§ **Description of the task**:
Please return every line of the listing below, unchanged and in the same order.

§ **Records supplied**:
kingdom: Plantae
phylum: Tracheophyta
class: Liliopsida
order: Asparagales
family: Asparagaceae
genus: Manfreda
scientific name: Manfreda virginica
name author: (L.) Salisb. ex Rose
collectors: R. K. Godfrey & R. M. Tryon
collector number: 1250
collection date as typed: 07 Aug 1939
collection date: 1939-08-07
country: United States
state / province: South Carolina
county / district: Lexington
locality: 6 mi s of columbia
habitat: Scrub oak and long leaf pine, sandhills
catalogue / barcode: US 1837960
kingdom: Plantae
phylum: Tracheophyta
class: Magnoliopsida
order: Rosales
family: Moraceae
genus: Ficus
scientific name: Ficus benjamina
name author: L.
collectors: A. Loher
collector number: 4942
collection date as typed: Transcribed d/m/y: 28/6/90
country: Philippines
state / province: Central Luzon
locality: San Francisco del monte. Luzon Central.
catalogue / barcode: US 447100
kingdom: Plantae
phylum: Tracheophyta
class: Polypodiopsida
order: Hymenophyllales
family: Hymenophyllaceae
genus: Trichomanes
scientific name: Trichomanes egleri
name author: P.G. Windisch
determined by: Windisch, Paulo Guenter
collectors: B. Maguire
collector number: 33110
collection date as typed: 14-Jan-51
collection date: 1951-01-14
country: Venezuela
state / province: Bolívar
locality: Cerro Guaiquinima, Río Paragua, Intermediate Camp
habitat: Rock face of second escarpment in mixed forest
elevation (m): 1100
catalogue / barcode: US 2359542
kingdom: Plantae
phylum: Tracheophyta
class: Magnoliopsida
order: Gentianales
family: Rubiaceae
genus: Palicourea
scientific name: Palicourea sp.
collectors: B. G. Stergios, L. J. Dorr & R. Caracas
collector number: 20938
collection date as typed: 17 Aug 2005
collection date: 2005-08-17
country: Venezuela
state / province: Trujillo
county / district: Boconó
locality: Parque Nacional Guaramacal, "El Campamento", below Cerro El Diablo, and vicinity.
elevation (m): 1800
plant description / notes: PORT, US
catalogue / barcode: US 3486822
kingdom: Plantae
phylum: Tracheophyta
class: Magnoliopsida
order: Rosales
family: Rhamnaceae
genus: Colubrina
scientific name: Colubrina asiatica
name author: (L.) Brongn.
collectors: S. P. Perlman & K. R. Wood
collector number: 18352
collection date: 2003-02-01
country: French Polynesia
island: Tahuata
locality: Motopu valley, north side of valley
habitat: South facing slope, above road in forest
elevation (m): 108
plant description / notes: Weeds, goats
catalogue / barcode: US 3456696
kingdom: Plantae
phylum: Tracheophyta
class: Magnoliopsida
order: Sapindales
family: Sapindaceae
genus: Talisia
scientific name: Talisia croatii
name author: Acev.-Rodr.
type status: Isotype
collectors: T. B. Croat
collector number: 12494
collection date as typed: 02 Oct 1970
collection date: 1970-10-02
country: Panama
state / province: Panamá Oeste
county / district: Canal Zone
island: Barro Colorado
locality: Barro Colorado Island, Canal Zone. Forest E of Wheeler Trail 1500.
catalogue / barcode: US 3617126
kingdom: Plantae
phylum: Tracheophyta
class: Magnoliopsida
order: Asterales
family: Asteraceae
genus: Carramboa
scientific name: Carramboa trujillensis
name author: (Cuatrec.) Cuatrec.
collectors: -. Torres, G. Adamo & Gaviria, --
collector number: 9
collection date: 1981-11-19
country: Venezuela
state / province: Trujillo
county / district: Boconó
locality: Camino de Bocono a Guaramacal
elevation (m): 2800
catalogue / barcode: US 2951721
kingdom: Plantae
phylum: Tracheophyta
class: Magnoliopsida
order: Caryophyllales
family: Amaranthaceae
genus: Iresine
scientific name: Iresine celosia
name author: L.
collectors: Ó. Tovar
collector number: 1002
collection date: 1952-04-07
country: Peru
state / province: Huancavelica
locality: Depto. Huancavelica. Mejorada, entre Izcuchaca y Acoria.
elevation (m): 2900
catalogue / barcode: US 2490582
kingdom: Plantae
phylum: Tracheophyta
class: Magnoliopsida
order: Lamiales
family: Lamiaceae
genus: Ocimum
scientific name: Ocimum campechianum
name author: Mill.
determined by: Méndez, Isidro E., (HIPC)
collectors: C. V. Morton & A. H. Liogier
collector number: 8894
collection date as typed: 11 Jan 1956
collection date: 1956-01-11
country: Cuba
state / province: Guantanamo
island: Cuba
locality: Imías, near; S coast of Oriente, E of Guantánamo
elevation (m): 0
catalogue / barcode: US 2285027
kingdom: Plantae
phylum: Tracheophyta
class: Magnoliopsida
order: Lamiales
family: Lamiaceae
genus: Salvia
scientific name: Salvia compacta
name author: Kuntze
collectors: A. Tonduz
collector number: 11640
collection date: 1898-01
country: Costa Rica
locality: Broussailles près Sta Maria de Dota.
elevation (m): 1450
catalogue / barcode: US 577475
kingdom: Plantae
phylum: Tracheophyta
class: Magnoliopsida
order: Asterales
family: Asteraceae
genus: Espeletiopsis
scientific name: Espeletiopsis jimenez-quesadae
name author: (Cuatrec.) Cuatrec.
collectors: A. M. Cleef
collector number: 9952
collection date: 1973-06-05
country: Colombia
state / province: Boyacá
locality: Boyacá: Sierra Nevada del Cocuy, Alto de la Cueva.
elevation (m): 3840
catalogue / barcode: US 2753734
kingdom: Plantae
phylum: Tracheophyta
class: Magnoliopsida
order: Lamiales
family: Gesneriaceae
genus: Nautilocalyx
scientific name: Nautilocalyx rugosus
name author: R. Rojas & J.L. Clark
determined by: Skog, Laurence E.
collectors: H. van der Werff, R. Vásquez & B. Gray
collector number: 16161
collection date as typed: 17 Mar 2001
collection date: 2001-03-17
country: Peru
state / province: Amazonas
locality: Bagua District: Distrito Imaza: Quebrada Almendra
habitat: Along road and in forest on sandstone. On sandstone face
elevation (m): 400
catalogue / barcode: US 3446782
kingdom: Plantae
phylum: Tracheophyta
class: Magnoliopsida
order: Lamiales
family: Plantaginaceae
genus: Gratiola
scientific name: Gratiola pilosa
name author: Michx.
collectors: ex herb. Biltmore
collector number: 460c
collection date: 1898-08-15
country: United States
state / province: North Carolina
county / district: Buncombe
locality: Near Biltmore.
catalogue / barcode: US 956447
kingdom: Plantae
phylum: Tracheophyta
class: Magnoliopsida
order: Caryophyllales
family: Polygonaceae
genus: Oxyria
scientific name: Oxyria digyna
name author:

§ **Solution to this problem**:
kingdom: Plantae
phylum: Tracheophyta
class: Liliopsida
order: Asparagales
family: Asparagaceae
genus: Manfreda
scientific name: Manfreda virginica
name author: (L.) Salisb. ex Rose
collectors: R. K. Godfrey & R. M. Tryon
collector number: 1250
collection date as typed: 07 Aug 1939
collection date: 1939-08-07
country: United States
state / province: South Carolina
county / district: Lexington
locality: 6 mi s of columbia
habitat: Scrub oak and long leaf pine, sandhills
catalogue / barcode: US 1837960
kingdom: Plantae
phylum: Tracheophyta
class: Magnoliopsida
order: Rosales
family: Moraceae
genus: Ficus
scientific name: Ficus benjamina
name author: L.
collectors: A. Loher
collector number: 4942
collection date as typed: Transcribed d/m/y: 28/6/90
country: Philippines
state / province: Central Luzon
locality: San Francisco del monte. Luzon Central.
catalogue / barcode: US 447100
kingdom: Plantae
phylum: Tracheophyta
class: Polypodiopsida
order: Hymenophyllales
family: Hymenophyllaceae
genus: Trichomanes
scientific name: Trichomanes egleri
name author: P.G. Windisch
determined by: Windisch, Paulo Guenter
collectors: B. Maguire
collector number: 33110
collection date as typed: 14-Jan-51
collection date: 1951-01-14
country: Venezuela
state / province: Bolívar
locality: Cerro Guaiquinima, Río Paragua, Intermediate Camp
habitat: Rock face of second escarpment in mixed forest
elevation (m): 1100
catalogue / barcode: US 2359542
kingdom: Plantae
phylum: Tracheophyta
class: Magnoliopsida
order: Gentianales
family: Rubiaceae
genus: Palicourea
scientific name: Palicourea sp.
collectors: B. G. Stergios, L. J. Dorr & R. Caracas
collector number: 20938
collection date as typed: 17 Aug 2005
collection date: 2005-08-17
country: Venezuela
state / province: Trujillo
county / district: Boconó
locality: Parque Nacional Guaramacal, "El Campamento", below Cerro El Diablo, and vicinity.
elevation (m): 1800
plant description / notes: PORT, US
catalogue / barcode: US 3486822
kingdom: Plantae
phylum: Tracheophyta
class: Magnoliopsida
order: Rosales
family: Rhamnaceae
genus: Colubrina
scientific name: Colubrina asiatica
name author: (L.) Brongn.
collectors: S. P. Perlman & K. R. Wood
collector number: 18352
collection date: 2003-02-01
country: French Polynesia
island: Tahuata
locality: Motopu valley, north side of valley
habitat: South facing slope, above road in forest
elevation (m): 108
plant description / notes: Weeds, goats
catalogue / barcode: US 3456696
kingdom: Plantae
phylum: Tracheophyta
class: Magnoliopsida
order: Sapindales
family: Sapindaceae
genus: Talisia
scientific name: Talisia croatii
name author: Acev.-Rodr.
type status: Isotype
collectors: T. B. Croat
collector number: 12494
collection date as typed: 02 Oct 1970
collection date: 1970-10-02
country: Panama
state / province: Panamá Oeste
county / district: Canal Zone
island: Barro Colorado
locality: Barro Colorado Island, Canal Zone. Forest E of Wheeler Trail 1500.
catalogue / barcode: US 3617126
kingdom: Plantae
phylum: Tracheophyta
class: Magnoliopsida
order: Asterales
family: Asteraceae
genus: Carramboa
scientific name: Carramboa trujillensis
name author: (Cuatrec.) Cuatrec.
collectors: -. Torres, G. Adamo & Gaviria, --
collector number: 9
collection date: 1981-11-19
country: Venezuela
state / province: Trujillo
county / district: Boconó
locality: Camino de Bocono a Guaramacal
elevation (m): 2800
catalogue / barcode: US 2951721
kingdom: Plantae
phylum: Tracheophyta
class: Magnoliopsida
order: Caryophyllales
family: Amaranthaceae
genus: Iresine
scientific name: Iresine celosia
name author: L.
collectors: Ó. Tovar
collector number: 1002
collection date: 1952-04-07
country: Peru
state / province: Huancavelica
locality: Depto. Huancavelica. Mejorada, entre Izcuchaca y Acoria.
elevation (m): 2900
catalogue / barcode: US 2490582
kingdom: Plantae
phylum: Tracheophyta
class: Magnoliopsida
order: Lamiales
family: Lamiaceae
genus: Ocimum
scientific name: Ocimum campechianum
name author: Mill.
determined by: Méndez, Isidro E., (HIPC)
collectors: C. V. Morton & A. H. Liogier
collector number: 8894
collection date as typed: 11 Jan 1956
collection date: 1956-01-11
country: Cuba
state / province: Guantanamo
island: Cuba
locality: Imías, near; S coast of Oriente, E of Guantánamo
elevation (m): 0
catalogue / barcode: US 2285027
kingdom: Plantae
phylum: Tracheophyta
class: Magnoliopsida
order: Lamiales
family: Lamiaceae
genus: Salvia
scientific name: Salvia compacta
name author: Kuntze
collectors: A. Tonduz
collector number: 11640
collection date: 1898-01
country: Costa Rica
locality: Broussailles près Sta Maria de Dota.
elevation (m): 1450
catalogue / barcode: US 577475
kingdom: Plantae
phylum: Tracheophyta
class: Magnoliopsida
order: Asterales
family: Asteraceae
genus: Espeletiopsis
scientific name: Espeletiopsis jimenez-quesadae
name author: (Cuatrec.) Cuatrec.
collectors: A. M. Cleef
collector number: 9952
collection date: 1973-06-05
country: Colombia
state / province: Boyacá
locality: Boyacá: Sierra Nevada del Cocuy, Alto de la Cueva.
elevation (m): 3840
catalogue / barcode: US 2753734
kingdom: Plantae
phylum: Tracheophyta
class: Magnoliopsida
order: Lamiales
family: Gesneriaceae
genus: Nautilocalyx
scientific name: Nautilocalyx rugosus
name author: R. Rojas & J.L. Clark
determined by: Skog, Laurence E.
collectors: H. van der Werff, R. Vásquez & B. Gray
collector number: 16161
collection date as typed: 17 Mar 2001
collection date: 2001-03-17
country: Peru
state / province: Amazonas
locality: Bagua District: Distrito Imaza: Quebrada Almendra
habitat: Along road and in forest on sandstone. On sandstone face
elevation (m): 400
catalogue / barcode: US 3446782
kingdom: Plantae
phylum: Tracheophyta
class: Magnoliopsida
order: Lamiales
family: Plantaginaceae
genus: Gratiola
scientific name: Gratiola pilosa
name author: Michx.
collectors: ex herb. Biltmore
collector number: 460c
collection date: 1898-08-15
country: United States
state / province: North Carolina
county / district: Buncombe
locality: Near Biltmore.
catalogue / barcode: US 956447
kingdom: Plantae
phylum: Tracheophyta
class: Magnoliopsida
order: Caryophyllales
family: Polygonaceae
genus: Oxyria
scientific name: Oxyria digyna
name author:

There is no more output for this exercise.